Some of Charlie Chan’s popularity in the US might also have had something to do with the fact that a rising Japan had replaced Chinese as the “Yellow Peril” in the minds of many Americans. This made Charlie Chan a sort of compensation for Chinese people as US-Japan tensions escalated in the run-up to Pear Harbor.
During the Golden Age of Hollywood, films about China also enjoyed traction with US audiences due to their exotic flavors, like “Shanghai Express” and “The Bitter Tea of General Yen.” “The Good Earth,” based on the 1931 novel of the same name by Nobel Prize-winning author Pearl S. Buck, was an exception. The film heroically portrayed the Chinese farmer’s struggle against the harshness of life.
But MGM refused to let the famous Chinese-American actress Anna May Wong play the heroine, because the US Hays Code in effect at the time prohibited interracial marriage, and the hero was played by the famous white actor Paul Muni.
MGM then asked Wong to play the villain. She refused in what went down as the most famous case of racial discrimination in the history of Hollywood.
Wong usually played salacious women in her films, which was also stereotypical of Hollywood’s portrayal of Asian women. “The World of Suzie Wong” was such a film. An American artist meets a Chinese girl while traveling in Hong Kong and they fall in love.

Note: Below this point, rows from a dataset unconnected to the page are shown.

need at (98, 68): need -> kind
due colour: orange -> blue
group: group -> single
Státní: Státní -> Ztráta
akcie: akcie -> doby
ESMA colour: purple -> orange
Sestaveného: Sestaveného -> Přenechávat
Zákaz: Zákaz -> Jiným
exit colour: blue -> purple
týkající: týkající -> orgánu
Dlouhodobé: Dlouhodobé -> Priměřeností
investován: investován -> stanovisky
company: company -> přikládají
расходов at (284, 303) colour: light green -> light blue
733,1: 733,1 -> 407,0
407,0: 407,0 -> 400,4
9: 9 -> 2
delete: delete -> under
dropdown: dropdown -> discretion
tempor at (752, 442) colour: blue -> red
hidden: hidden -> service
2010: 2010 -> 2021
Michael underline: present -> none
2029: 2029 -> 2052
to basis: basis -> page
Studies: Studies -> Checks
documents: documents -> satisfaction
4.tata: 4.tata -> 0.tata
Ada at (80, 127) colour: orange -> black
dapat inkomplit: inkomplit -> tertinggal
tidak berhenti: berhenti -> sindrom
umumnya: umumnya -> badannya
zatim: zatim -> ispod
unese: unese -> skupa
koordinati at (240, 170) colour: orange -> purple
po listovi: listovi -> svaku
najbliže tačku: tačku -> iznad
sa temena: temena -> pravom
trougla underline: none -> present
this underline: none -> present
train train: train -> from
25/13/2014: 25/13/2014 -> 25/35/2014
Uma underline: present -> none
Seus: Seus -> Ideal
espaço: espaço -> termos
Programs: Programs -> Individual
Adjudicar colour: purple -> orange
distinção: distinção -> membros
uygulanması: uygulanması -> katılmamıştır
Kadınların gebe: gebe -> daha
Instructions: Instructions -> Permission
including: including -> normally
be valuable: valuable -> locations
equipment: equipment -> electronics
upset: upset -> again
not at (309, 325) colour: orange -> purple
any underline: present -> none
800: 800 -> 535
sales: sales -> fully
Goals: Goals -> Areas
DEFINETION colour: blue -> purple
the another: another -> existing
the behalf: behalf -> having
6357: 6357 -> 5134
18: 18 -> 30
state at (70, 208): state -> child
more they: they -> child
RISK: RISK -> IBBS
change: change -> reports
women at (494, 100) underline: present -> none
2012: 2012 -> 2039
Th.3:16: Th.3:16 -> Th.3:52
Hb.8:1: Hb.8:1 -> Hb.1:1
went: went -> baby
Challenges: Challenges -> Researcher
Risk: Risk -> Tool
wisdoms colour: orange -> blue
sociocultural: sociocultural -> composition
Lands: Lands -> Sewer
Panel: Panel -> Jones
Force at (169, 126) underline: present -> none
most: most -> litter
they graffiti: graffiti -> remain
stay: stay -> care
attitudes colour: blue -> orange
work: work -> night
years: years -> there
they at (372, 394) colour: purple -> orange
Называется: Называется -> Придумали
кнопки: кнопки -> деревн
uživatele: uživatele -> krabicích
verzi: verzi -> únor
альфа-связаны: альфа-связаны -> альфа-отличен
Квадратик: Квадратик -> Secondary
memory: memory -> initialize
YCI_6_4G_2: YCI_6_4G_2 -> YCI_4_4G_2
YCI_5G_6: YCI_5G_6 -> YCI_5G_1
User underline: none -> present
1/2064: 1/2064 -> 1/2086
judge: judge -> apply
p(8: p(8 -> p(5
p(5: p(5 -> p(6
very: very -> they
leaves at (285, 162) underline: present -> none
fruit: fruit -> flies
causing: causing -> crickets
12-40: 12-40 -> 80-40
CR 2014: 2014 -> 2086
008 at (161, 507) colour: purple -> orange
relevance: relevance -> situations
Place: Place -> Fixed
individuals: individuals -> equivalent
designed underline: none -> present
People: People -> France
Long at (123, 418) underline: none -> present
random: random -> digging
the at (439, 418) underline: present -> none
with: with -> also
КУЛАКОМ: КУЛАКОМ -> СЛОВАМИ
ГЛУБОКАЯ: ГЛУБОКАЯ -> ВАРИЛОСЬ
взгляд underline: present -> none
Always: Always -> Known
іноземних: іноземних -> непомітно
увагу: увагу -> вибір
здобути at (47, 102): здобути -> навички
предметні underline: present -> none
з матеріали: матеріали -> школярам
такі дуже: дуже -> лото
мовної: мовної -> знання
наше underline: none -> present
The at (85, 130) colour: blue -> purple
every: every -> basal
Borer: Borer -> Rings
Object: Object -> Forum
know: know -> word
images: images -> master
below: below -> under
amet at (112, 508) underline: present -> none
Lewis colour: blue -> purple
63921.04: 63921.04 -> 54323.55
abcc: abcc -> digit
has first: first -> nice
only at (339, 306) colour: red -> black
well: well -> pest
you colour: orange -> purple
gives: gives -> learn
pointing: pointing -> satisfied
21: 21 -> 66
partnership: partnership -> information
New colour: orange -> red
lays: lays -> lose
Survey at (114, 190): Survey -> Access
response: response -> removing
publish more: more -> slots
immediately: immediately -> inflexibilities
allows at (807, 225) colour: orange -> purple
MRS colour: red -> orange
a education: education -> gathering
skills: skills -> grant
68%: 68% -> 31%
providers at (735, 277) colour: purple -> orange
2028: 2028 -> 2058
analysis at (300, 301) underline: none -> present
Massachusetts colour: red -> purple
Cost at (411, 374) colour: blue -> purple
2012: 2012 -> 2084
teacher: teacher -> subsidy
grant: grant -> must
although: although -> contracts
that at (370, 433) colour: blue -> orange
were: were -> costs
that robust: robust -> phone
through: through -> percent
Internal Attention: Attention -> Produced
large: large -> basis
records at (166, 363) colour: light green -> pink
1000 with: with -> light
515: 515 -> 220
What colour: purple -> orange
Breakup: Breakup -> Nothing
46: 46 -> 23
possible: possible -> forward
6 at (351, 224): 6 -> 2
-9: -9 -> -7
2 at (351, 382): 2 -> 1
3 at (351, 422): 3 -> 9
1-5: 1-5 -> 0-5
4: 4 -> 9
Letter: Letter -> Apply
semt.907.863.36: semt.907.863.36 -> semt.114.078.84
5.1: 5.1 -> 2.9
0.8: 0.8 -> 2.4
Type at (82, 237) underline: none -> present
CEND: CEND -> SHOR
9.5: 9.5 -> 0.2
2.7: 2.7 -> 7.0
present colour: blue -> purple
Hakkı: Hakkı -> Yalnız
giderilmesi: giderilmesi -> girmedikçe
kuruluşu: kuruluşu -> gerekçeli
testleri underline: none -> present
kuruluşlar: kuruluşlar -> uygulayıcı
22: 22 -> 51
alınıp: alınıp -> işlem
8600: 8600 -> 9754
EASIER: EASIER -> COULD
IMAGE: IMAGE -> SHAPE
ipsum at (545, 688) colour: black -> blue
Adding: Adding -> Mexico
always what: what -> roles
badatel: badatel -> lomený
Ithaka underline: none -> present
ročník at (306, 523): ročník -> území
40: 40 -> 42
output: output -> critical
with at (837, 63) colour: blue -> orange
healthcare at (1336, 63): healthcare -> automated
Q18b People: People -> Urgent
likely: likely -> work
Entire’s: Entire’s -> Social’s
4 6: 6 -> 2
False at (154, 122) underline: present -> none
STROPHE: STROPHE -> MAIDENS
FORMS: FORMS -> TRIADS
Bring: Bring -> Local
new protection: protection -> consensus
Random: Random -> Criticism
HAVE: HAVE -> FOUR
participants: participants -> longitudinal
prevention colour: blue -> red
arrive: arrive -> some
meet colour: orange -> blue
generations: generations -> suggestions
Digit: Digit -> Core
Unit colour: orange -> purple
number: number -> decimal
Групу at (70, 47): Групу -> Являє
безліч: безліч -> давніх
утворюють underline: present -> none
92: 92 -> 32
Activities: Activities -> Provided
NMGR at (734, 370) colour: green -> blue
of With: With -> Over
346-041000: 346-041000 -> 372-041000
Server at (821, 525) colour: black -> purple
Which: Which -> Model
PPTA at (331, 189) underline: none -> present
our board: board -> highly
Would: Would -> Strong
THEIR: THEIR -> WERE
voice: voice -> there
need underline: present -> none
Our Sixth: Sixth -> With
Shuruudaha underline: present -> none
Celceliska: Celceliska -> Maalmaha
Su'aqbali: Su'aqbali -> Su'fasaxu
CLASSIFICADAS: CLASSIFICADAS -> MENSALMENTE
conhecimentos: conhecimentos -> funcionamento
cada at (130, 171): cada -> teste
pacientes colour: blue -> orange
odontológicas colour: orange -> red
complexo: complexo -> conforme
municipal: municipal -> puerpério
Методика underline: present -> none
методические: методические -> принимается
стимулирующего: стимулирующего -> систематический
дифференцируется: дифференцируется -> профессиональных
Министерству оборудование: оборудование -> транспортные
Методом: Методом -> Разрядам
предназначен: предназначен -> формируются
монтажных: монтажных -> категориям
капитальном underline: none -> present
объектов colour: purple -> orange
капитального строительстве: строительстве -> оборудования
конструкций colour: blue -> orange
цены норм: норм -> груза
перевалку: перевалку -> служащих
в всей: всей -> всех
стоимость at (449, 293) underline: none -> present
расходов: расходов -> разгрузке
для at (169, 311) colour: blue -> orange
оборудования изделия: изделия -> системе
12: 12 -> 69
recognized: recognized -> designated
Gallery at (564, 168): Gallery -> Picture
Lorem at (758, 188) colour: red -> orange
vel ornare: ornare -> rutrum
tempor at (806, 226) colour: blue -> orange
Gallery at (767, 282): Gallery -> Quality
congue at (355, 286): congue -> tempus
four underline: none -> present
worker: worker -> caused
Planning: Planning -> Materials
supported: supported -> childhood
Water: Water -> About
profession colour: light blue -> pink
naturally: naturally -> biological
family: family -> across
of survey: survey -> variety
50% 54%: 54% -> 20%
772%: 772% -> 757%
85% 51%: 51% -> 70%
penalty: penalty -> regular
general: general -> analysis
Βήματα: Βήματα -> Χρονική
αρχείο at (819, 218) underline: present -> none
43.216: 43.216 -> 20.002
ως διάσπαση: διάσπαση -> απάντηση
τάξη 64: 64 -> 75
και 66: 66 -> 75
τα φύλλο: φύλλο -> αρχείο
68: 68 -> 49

In this kind of film, Chinese women could never resist the masculinity of white men, who contrasted favorably with a racial stereotype of weak Chinese men.
Enter The Dragon
The situation changed somewhat after the introduction of Bruce Lee’s films and Hong Kong-produced Kung fu films, which modified the image of Chinese men in US movies to a degree.
However, Lee’s films perpetuated another stereotype in US films. Henceforth, when a Chinese guy was featured, he had to be shown as a Kung fu master. Jackie Chan, Jet Li, and Chow Yun Fat’s presence in Hollywood reinforced this image.
As a Chinese actor, Jackie Chan’s success in Hollywood is unmatched. Just like Charlie Chan, there’s nothing that he cannot handle. The difference is that he uses his fists while Charlie uses his brain.
After all, they share the same mission — protecting the white-dominated society.
A major problem of Jackie Chan’s image is that he is never sexually attractive to white females, maybe partly because of language barriers, and partly because he seems to have no interest in it.
Thus, as successful as he is, he is still objectified and is not a “person.” He’s good at kicking ass, but he does not love and care.
“Anna and the King of Siam” starring Chow Yun Fat and Jodie Foster represents a breakthrough for Asian actors. Though Chow played a king of Siam, not Chinese, it was still unusual for an Asian actor to play with a top-notch white actress in a love story. But the film was not popular, and Chow never repeated the role in other films.
Money talks
But another inescapable fact is that Hollywood’s film industry has become a globalized business. Producers still know how to manipulate the images of foreigners to US audiences. If a country or group of people is at war with the US, it will be portrayed badly in films as in the case of Germany and Japan during World War II.
But Hollywood also is very cognizant of the fact that the overseas movie box office is twice as big as the one in the states. Producers know they must tread carefully with the influences of their films in the international arena.
In China’s case, the commercial success of films like “Avatar,” “Transformers,” and “Fast and Furious” have proved that China is replacing Japan and UK as Hollywood’s largest overseas market. Thus, US producers must rethink their portrayal of China and the Chinese.
It’s perhaps not surprising against this backdrop that people are noticing a change in how Chinese are portrayed in US movies.